Defects in other repair systems can increase the frequency of other tumors. For example, hereditary nonpolyposis colorectal cancer (HNPCC, or Lynch syndrome) results from defective DNA mismatch repair. HNPCC is not rare—as many as 1 in 200 people will develop this form of cancer. Mutations in two genes, called hMSH2 and hMLH1, account for most cases of this hereditary predisposition to cancer. These mutated genes seem likely to allow mutations to accumulate throughout the genome. In time, genes important in controlling cell proliferation become altered, resulting in the onset of cancer.
The absence of repair mechanisms and the high rates of cell duplication in cancer cells present a therapeutic opportunity. Several agents widely used in cancer chemotherapy, including cyclophosphamide and cisplatin, act by damaging DNA. Ideally, the cancer cells are irreparably damaged and die.
!clinic! CLINICAL INSIGHT: Many Potential Carcinogens Can Be Detected by Their Mutagenic Action on Bacteria
Many human cancers are caused by exposure to chemicals that cause mutations. It is important to identify compounds that can cause mutations and ascertain their potency so that human exposure to them can be minimized.
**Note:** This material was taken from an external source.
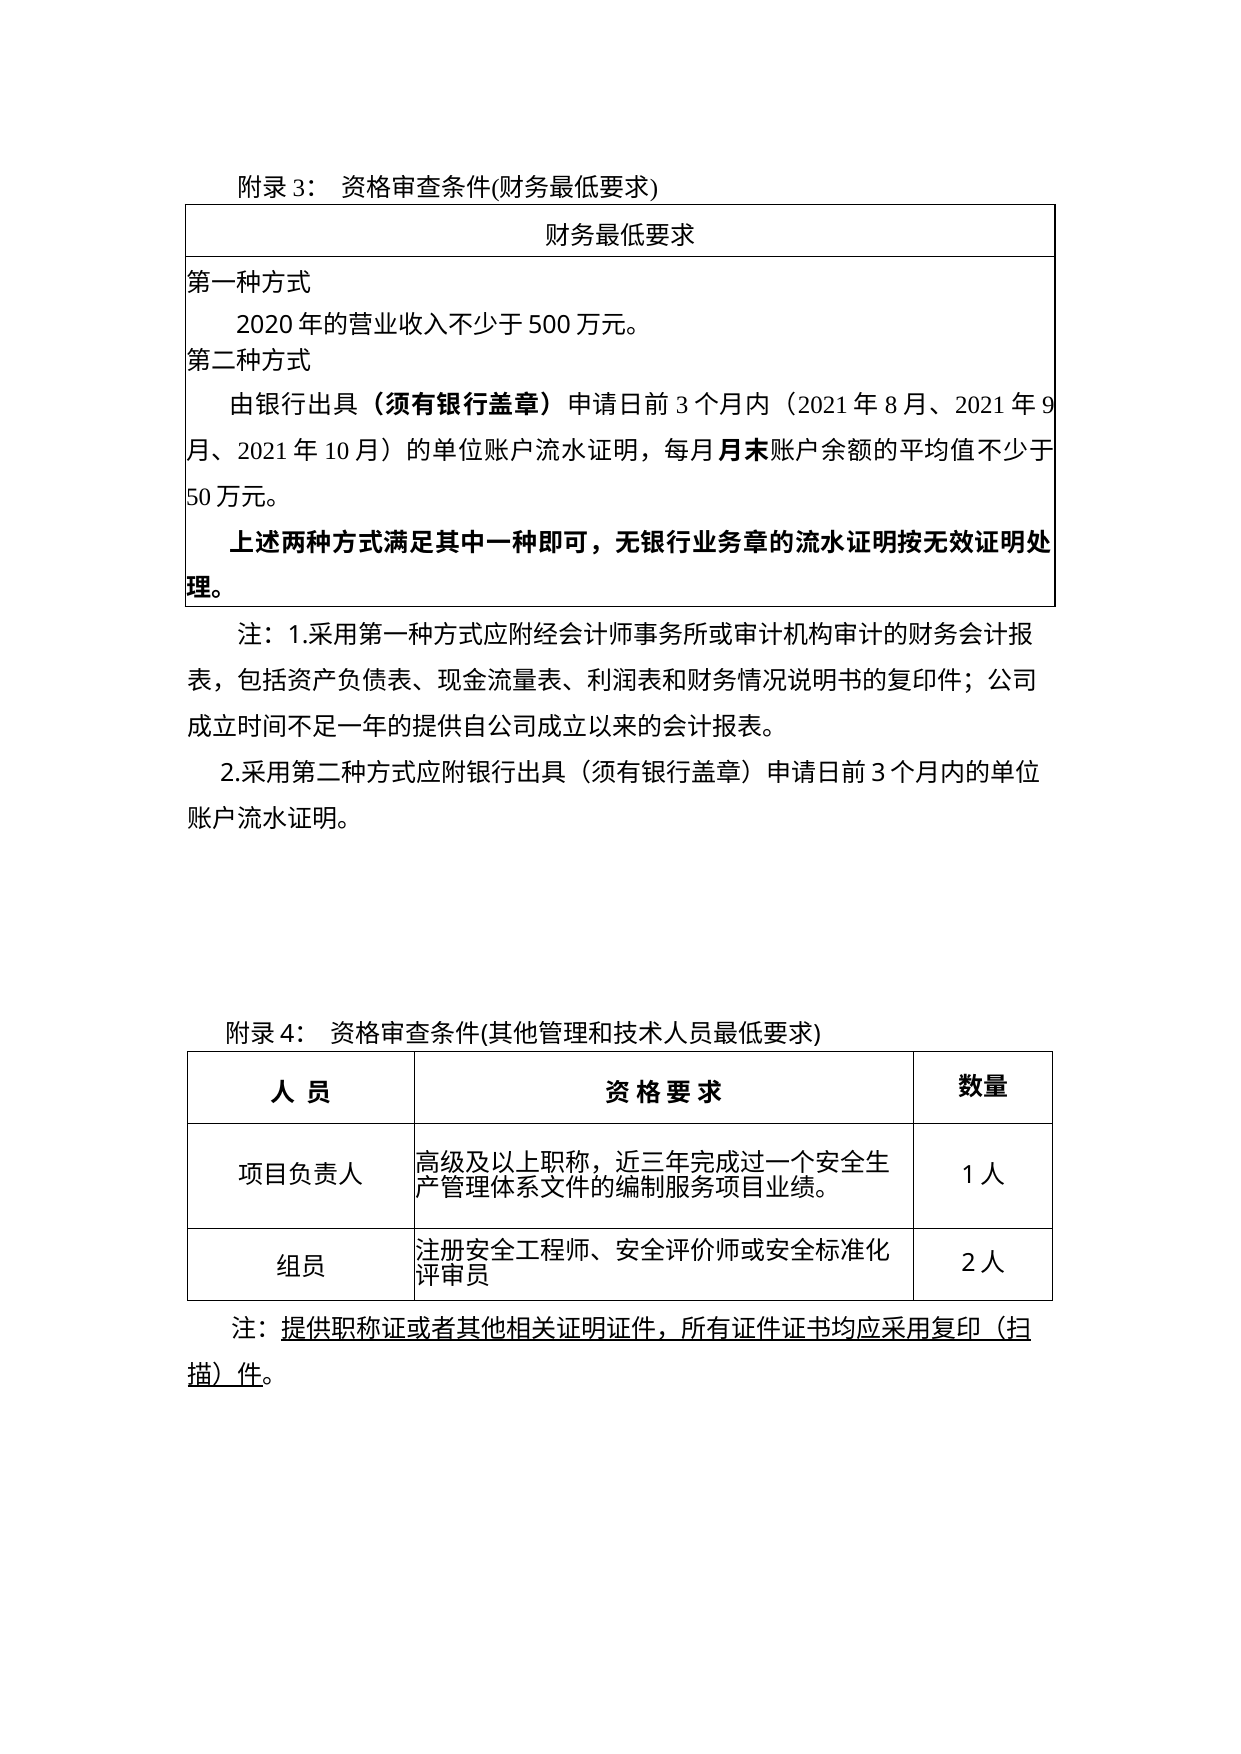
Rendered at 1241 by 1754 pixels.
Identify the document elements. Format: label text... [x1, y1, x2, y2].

Bruce Ames devised a simple and sensitive test for detecting chemical mutagens. In the Ames test, a thin layer of agar containing about 109 bacteria of a specially constructed strain of Salmonella is placed on a Petri plate. These bacteria are unable to grow in the absence of histidine because a mutation is present in one of the genes for the biosynthesis of this amino acid. The addition of a chemical mutagen to the plate results in many new mutations. A small proportion of them reverse the original mutation, and histidine can be synthesized. These revertants multiply in the absence of an external source of histidine and appear as discrete colonies after the plate has been incubated at 37°C for 2 days (Figure 35.13). For example, a sample of 2-aminoanthracene, a known cancer-causing agent (carcinogen), gives 11,000 revertant colonies, compared with only 30 spontaneous revertants in its absence. A series of concentrations of a chemical can be readily tested to generate a dose–response curve. These curves are usually linear, which suggests that there is no threshold concentration for mutagenesis.
Figure 35.13: Ames test. (A) A petri plate containing about 109 Salmonella bacteria that cannot synthesize histidine. (B) The same petri plate with the addition of a filter-paper disc with a mutagen, which produces a large number of revertants that can synthesize histidine. After 2 days, the revertants appear as rings of colonies around the disc. The small number of visible colonies in plate A are spontaneous revertants.
A key feature of this detection system is the inclusion of a mammalian liver homogenate. Recall that some potential carcinogens such as aflatoxin are converted into their active forms by P450 enzyme systems in the liver or other mammalian tissues. Bacteria lack these enzymes, and so the test plate requires a few milligrams of a liver homogenate to activate this group of mutagens.
The Salmonella test is extensively used to help evaluate the mutagenic and carcinogenic risks of a large number of chemicals. This rapid and inexpensive bacterial assay for mutagenicity complements epidemiological surveys and animal tests that are necessarily slower, more laborious, and far more expensive.